Künftig können die Euro-Staaten mehr Schulden machen, ohne automatisch fürchten zu müssen, als Defizitsünder angeprangert und sanktioniert zu werden. Bestimmte Faktoren sollen künftig bei der Bewertung eines Staatsdefizits mindernd berücksichtigt werden. Für Deutschland sind dies vor allem die Milliardenkosten für den so genannten Aufbau Ost im Zuge der deutschen Wiedervereinigung.
Einige Staaten – neben Deutschland vor allem Frankreich – bemühten sich seit Jahren darum, den Pakt flexibler zu machen; die anderen Euro-Partner, darunter Österreich mit Finanzminister Karl-Heinz Grasser, wollten vor allem verhindern, dass praktisch alle defizitmindernden Ausgaben bei der Schuldenberechnung berücksichtigt werden.
Die nunmehr angebotene Formulierung sieht vor, dass Ausgaben für die Vereinigung Europas bei der Beurteilung von Defizitsündern berücksichtigt werden können, wenn diese einen negativen Effekt auf das Wachstum und die Haushaltslasten eines Mitgliedstaates haben. Die 3,0-Prozent-Grenze sei damit aber nicht in Frage gestellt oder untergraben worden, versicherte Juncker. Nach Ansicht von Diplomaten werden mit der nun gefundenen Kompromissformel auch die Lasten berücksichtigt, die die osteuropäischen EU-Neulinge beim Aufholprozess haben.
Als unstrittig galt zuletzt stets, dass die Haushalte in wirtschaftlich guten Zeiten stärker saniert werden sollen als bisher. Auch sollen die Länder bei der Rückführung ihrer Defizite mehr Spielraum erhalten. Als Frist werden in dem Juncker-Papier drei Jahre genannt, um ein zu hohes Defizit wieder unter die Drei-Prozent-Marke zu drücken. Bei anhaltender Wachstumsschwäche könnten zusätzlich Schritte wiederholt werden, bevor ein Strafverfahren mit Milliarden-Sanktionen eingeleitet wird.
Deutschland atmet auf
Der deutsche Finanzminister Hans Eichel begrüßte die Einigung. Es handle sich um eine gute politische Einigung. Die Kosten der deutschen Wiedervereinigung würden nun angemessen berücksichtigt. Es geht doch nicht darum, dass wir die Lizenz zum Schuldenmachen haben wollen, wehrte Eichel kritische Stimmen ab. Nach seiner Meinung kann der Pakt jetzt ökonomisch rationaler und wachstumsfreundlicher angewandt werden. Zudem ermögliche die Reform eine stärkere Einzelfallbetrachtung.
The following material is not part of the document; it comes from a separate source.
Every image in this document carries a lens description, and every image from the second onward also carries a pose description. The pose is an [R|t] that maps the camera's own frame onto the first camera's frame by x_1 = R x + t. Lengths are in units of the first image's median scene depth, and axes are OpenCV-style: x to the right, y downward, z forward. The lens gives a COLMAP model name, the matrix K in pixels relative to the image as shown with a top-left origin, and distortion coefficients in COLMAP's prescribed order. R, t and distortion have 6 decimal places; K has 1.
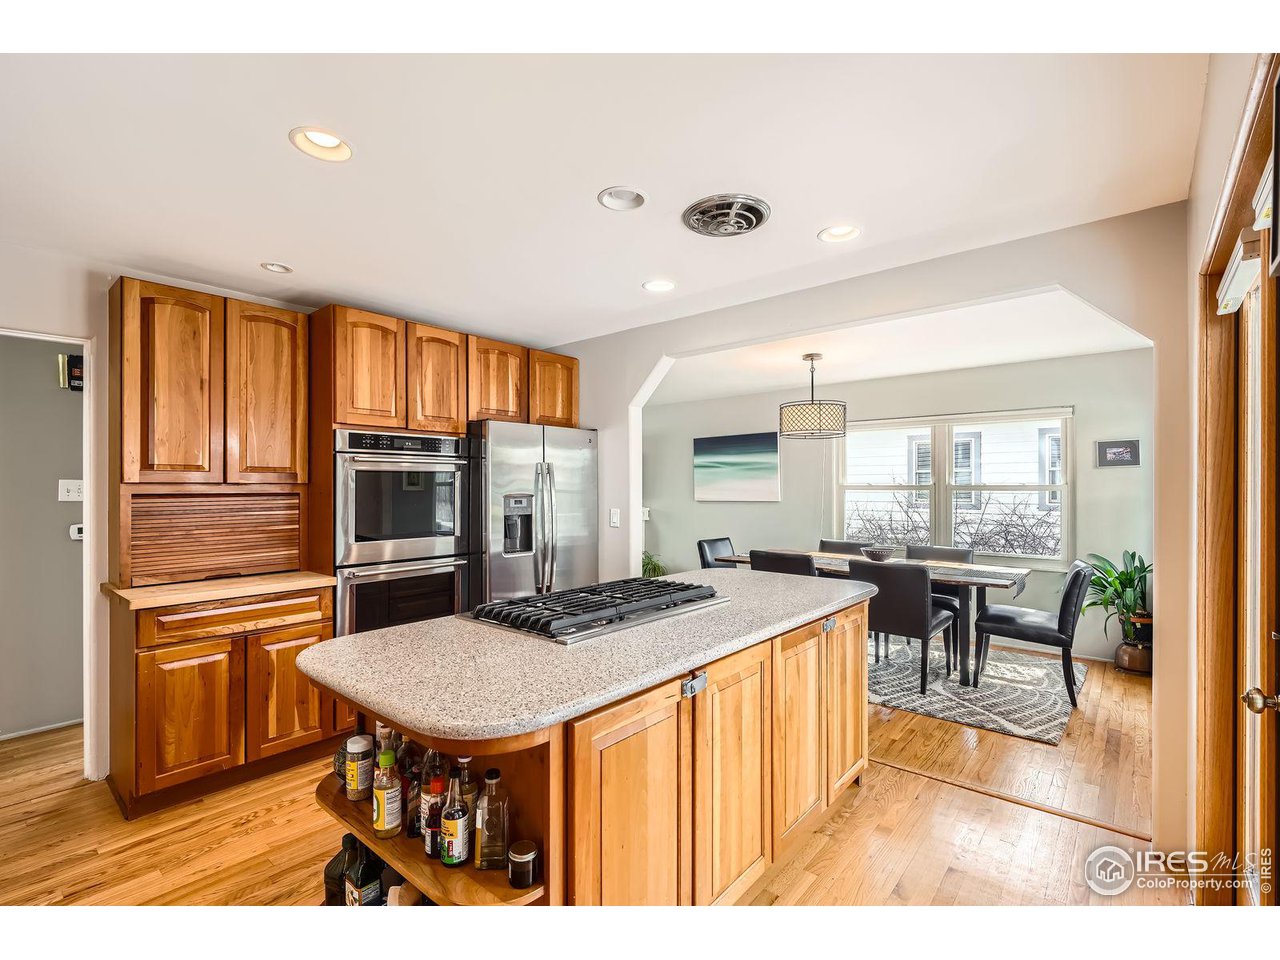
lens RADIAL K [[595.6, 0, 638.6], [0, 595.6, 478.0], [0, 0, 1]] dist [-0.001681, -0.000845]
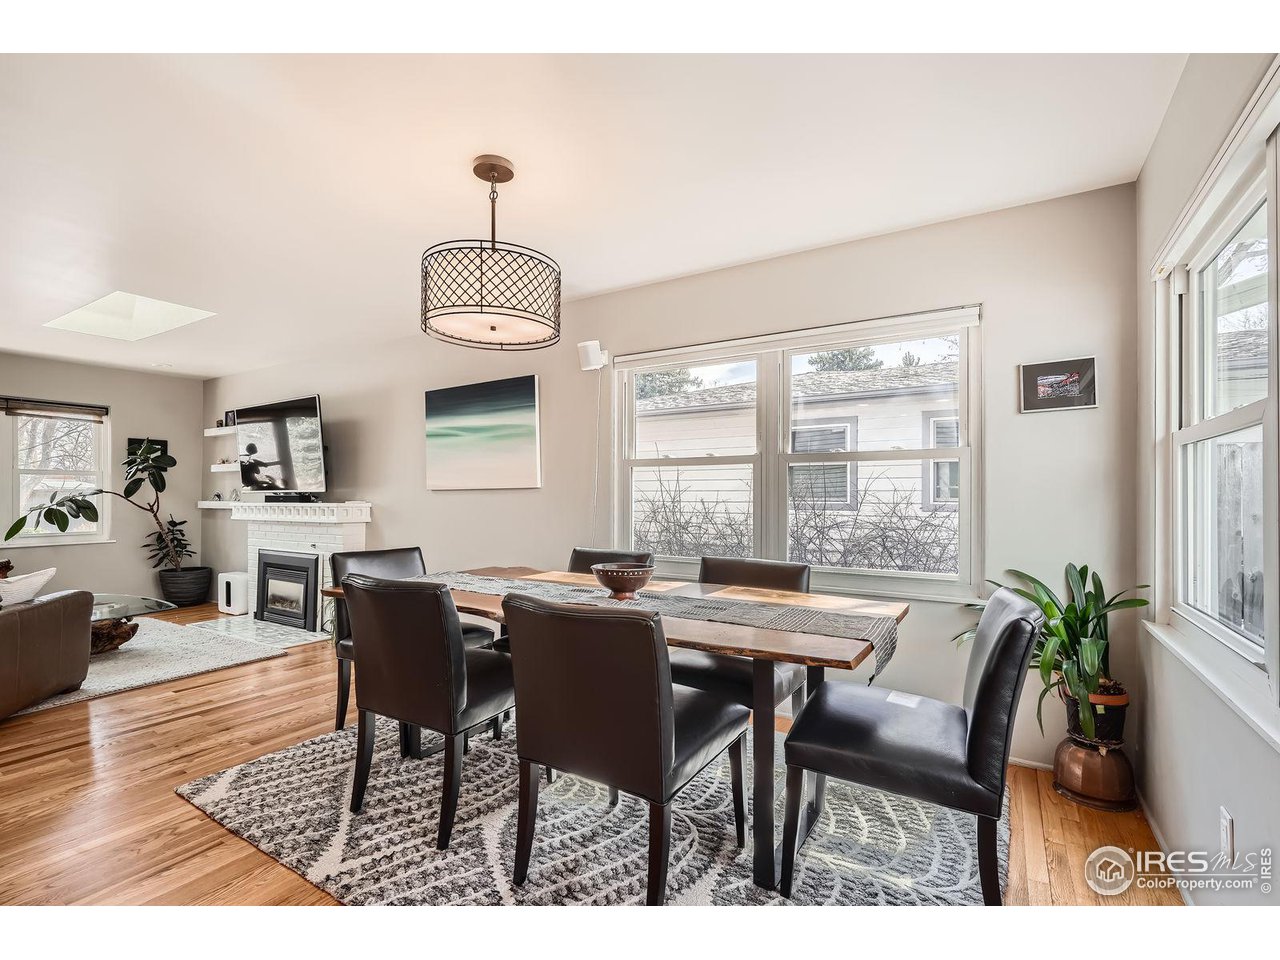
lens RADIAL K [[614.1, 0, 636.9], [0, 614.1, 484.4], [0, 0, 1]] dist [0.002479, -0.000789]
pose [[0.987602, 0.006467, 0.156846, 0.339318], [-0.005741, 0.999971, -0.005077, 0.054940], [-0.156874, 0.004114, 0.987610, 0.506241]]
Wie zu erwarten eher kritisch kommentierte der österreichische Finanzminister Karl-Heinz Grasser die Einigung mit den Worten: Nicht das bestmögliche Ergebnis und keine Wunschreform. Das Paket stelle aber sicher, dass es kein Defizitspending geben werde, das ist sichergestellt, so Grasser in einer ersten Reaktion. Es werden keine Ausgabenpositionen aus der Defizitberechnung prinzipiell ausgeklammert, betonte Grasser. Es bleibe bei den drei Prozent als Defizitgrenze.
Grasser räumte ein, dass unter den neuen Regeln Defizitsündern bis zu fünf Jahre eingeräumt werden könnten, bis sie ihr Defizit wieder in Ordnung bringen, das sei aber ein worst case, ein schlimmster anzunehmender Fall. Die Regel sei, dass das Defizit binnen zweier Jahre wieder unter drei Prozent gebracht wird. Ich hoffe, wir halten uns an die Regel und nicht an die Ausnahme, so Grasser.
EU-Währungskommissar Joaquin Almunia sagte in einer ersten Reaktion auf die Einigung, er rechne damit, dass auch die EU-Kommission die Einigung der Finanzminister unterstützen werde.